I would appreciate a feedback on my solution of this problem:
Let $h: \mathbb R\to \mathbb R$ be a $C^1$ map with $h(0)=0$, and consider the system $$e^x+h(y)=u^2, \\ e^y-h(x)=v^2.$$
Show that there is a neighborhood $V\subset\mathbb R^2$ of $(1,1)$ such that for each $(u,v)\in V$ there is a solution $(x,y)$ to this system.

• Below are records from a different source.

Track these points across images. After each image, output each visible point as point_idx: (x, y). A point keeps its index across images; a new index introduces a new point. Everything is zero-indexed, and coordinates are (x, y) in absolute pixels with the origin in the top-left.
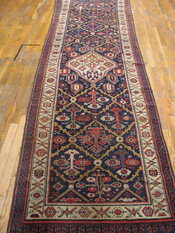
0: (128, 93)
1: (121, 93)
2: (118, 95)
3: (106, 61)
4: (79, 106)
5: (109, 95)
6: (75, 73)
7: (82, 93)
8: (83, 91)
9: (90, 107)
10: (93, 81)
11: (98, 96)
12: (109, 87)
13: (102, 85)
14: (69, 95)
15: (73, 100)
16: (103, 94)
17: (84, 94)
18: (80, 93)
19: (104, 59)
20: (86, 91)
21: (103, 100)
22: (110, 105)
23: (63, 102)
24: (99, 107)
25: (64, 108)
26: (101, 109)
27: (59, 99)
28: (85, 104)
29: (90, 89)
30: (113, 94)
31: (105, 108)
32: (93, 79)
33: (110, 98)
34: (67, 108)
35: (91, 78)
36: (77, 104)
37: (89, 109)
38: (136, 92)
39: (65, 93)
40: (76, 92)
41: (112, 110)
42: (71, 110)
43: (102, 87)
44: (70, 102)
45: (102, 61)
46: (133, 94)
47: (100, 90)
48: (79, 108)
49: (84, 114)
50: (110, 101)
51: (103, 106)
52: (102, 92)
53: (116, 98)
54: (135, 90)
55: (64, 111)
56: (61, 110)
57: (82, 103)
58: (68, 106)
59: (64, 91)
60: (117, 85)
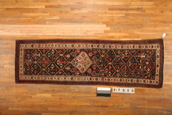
0: (65, 75)
1: (65, 73)
2: (64, 71)
3: (85, 68)
4: (58, 57)
5: (64, 68)
6: (77, 56)
7: (65, 58)
8: (66, 59)
9: (58, 61)
10: (72, 63)
11: (63, 64)
12: (68, 68)
13: (69, 66)
14: (64, 53)
15: (61, 55)
16: (64, 66)
17: (64, 59)
18: (65, 57)
21: (61, 66)
22: (58, 68)
23: (60, 51)
24: (58, 64)
25: (58, 52)
26: (57, 64)
27: (62, 50)
28: (59, 59)
29: (67, 61)
30: (64, 70)
31: (57, 66)
32: (73, 63)
33: (62, 68)
34: (57, 53)
35: (73, 62)
36: (59, 56)
37: (57, 60)
38: (65, 78)
39: (65, 52)
40: (65, 56)
41: (56, 68)
42: (57, 54)
43: (68, 66)
44: (61, 54)
45: (85, 67)
46: (64, 77)
47: (66, 65)
48: (57, 57)
49: (55, 58)
50: (60, 68)
51: (58, 65)
52: (65, 66)
53: (62, 71)
54: (67, 78)
55: (56, 52)
56: (57, 51)
57: (59, 58)
58: (59, 53)
59: (66, 51)
60: (69, 71)
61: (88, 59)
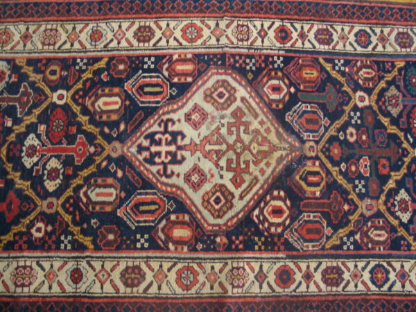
0: (73, 249)
1: (76, 229)
2: (68, 218)
3: (237, 193)
4: (37, 112)
5: (69, 192)
6: (172, 98)
7: (84, 119)
8: (92, 121)
9: (31, 140)
10: (134, 150)
11: (67, 162)
12: (103, 195)
13: (114, 175)
14: (79, 85)
15: (60, 97)
16: (75, 176)
17: (79, 125)
18: (85, 111)
19: (250, 187)
20: (90, 128)
21: (53, 174)
22: (30, 193)
23: (53, 73)
24: (28, 162)
25: (34, 77)
26: (19, 166)
27: (67, 64)
28: (42, 128)
29: (100, 140)
30: (74, 205)
31: (22, 178)
32: (141, 149)
33: (58, 193)
34: (32, 85)
35: (146, 143)
36: (44, 106)
37: (22, 137)
38: (76, 276)
39: (89, 75)
40: (88, 102)
41: (11, 194)
42: (25, 93)
43: (104, 173)
44: (54, 90)
45: (237, 182)
46: (71, 265)
47: (92, 168)
48: (29, 113)
49: (9, 124)
50: (45, 195)
51: (27, 174)
52: (85, 173)
53: (57, 213)
54: (89, 275)
55: (23, 77)
56: (28, 70)
57: (44, 118)
58: (42, 85)
59: (98, 72)
60: (110, 219)
61: (255, 125)
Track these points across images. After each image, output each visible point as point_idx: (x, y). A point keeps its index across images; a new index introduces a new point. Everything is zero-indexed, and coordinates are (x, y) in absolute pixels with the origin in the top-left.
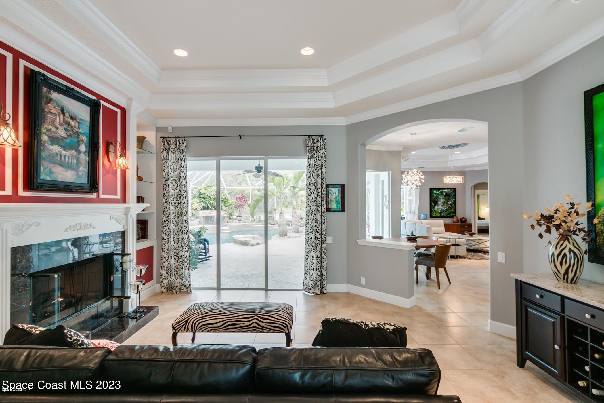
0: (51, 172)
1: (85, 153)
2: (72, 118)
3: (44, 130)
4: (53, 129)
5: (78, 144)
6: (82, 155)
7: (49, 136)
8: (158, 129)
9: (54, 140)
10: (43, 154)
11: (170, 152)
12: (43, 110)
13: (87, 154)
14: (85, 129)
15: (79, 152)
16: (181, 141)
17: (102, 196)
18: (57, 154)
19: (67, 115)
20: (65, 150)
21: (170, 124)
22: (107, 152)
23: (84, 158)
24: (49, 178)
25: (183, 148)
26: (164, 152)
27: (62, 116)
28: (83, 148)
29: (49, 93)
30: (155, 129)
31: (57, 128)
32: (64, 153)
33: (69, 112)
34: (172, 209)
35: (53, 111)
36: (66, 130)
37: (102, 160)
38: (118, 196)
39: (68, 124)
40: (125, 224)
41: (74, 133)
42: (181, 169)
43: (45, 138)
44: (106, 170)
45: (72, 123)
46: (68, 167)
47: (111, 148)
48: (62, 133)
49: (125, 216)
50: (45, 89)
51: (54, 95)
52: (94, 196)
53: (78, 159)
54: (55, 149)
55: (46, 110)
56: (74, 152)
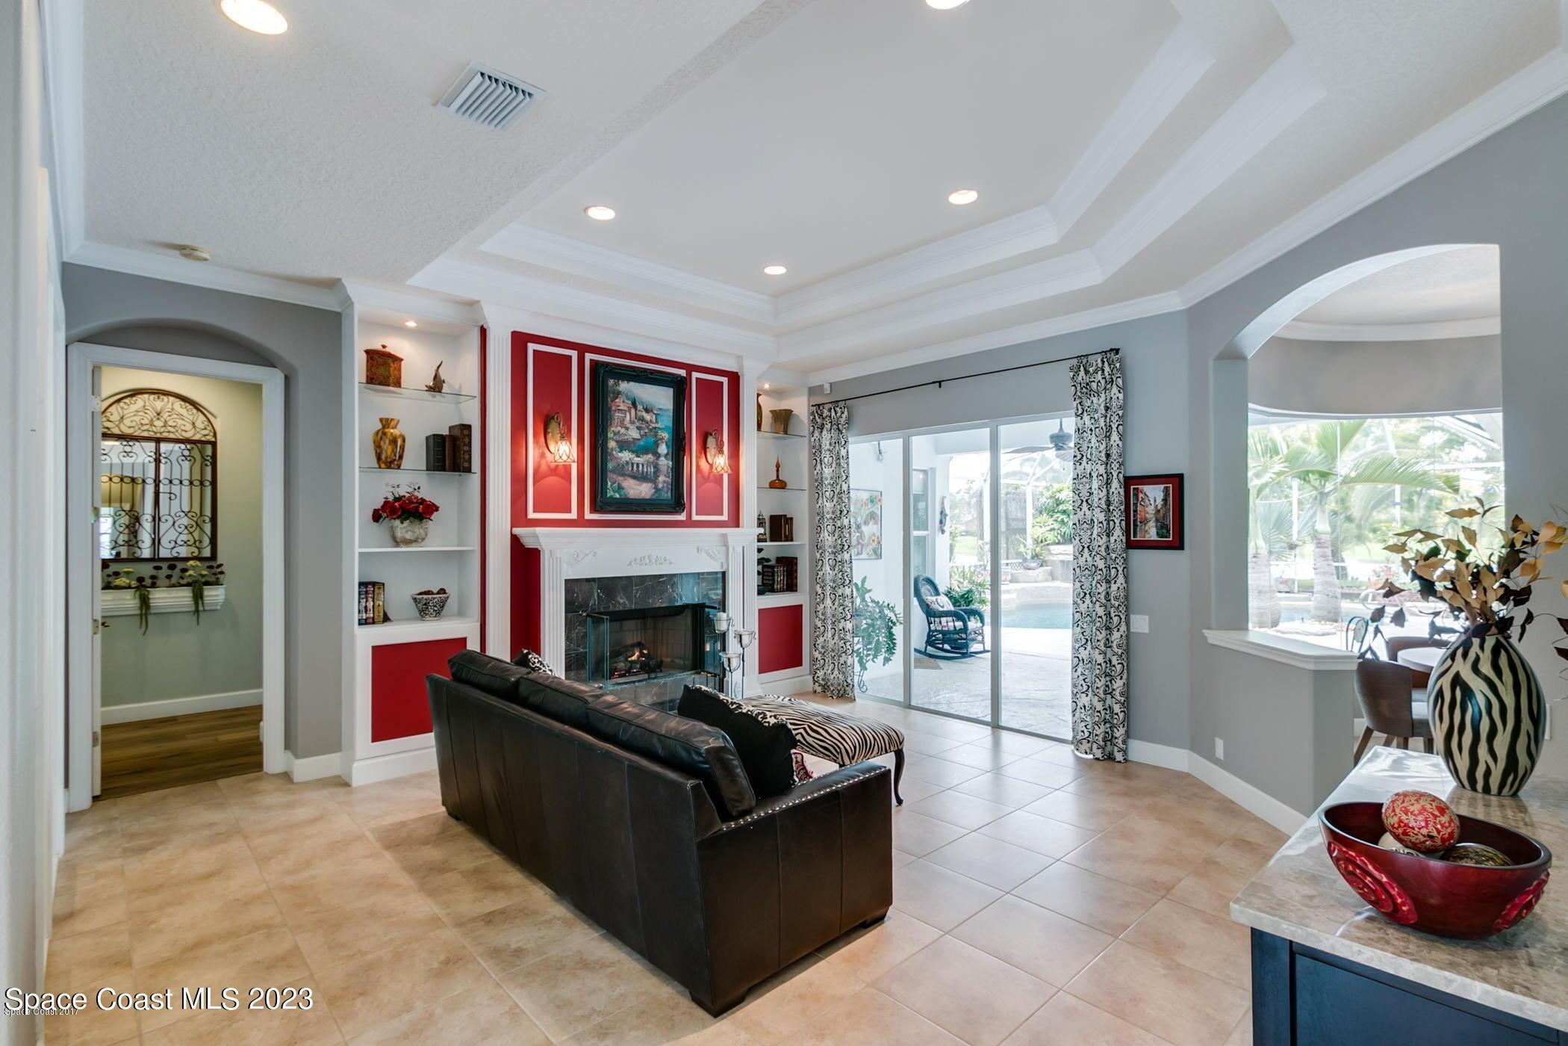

Obviously I need to apply the Implicit function theorem. Consider the map $$f:\mathbb R^{2+2}\to\mathbb R^2,\ (x,y;u,v)\mapsto(e^x+h(y)-u^2, e^y-h(x)-v^2).$$ Observe that $f(0,0;1,1)=(0,0)$. To apply the IFT, I only need to show that the Jacobian w.r.t. the first two variables is nonzero at $(0,0;1,1)$. But the corresponding matrix is \begin{bmatrix}e^x&h'(y)\\-h'(x)&e^y\end{bmatrix} whose determinant at $(0,0;1,1)$ is $1+h'(0)^2 > 0$. Thus by the IFT there is a neighborhood $V$ of $(1,1)$ such that for all $(u,v)\in V$, $f(x,y;u,v)=(0,0)$, i.e., the system has a solution $(x,y)$.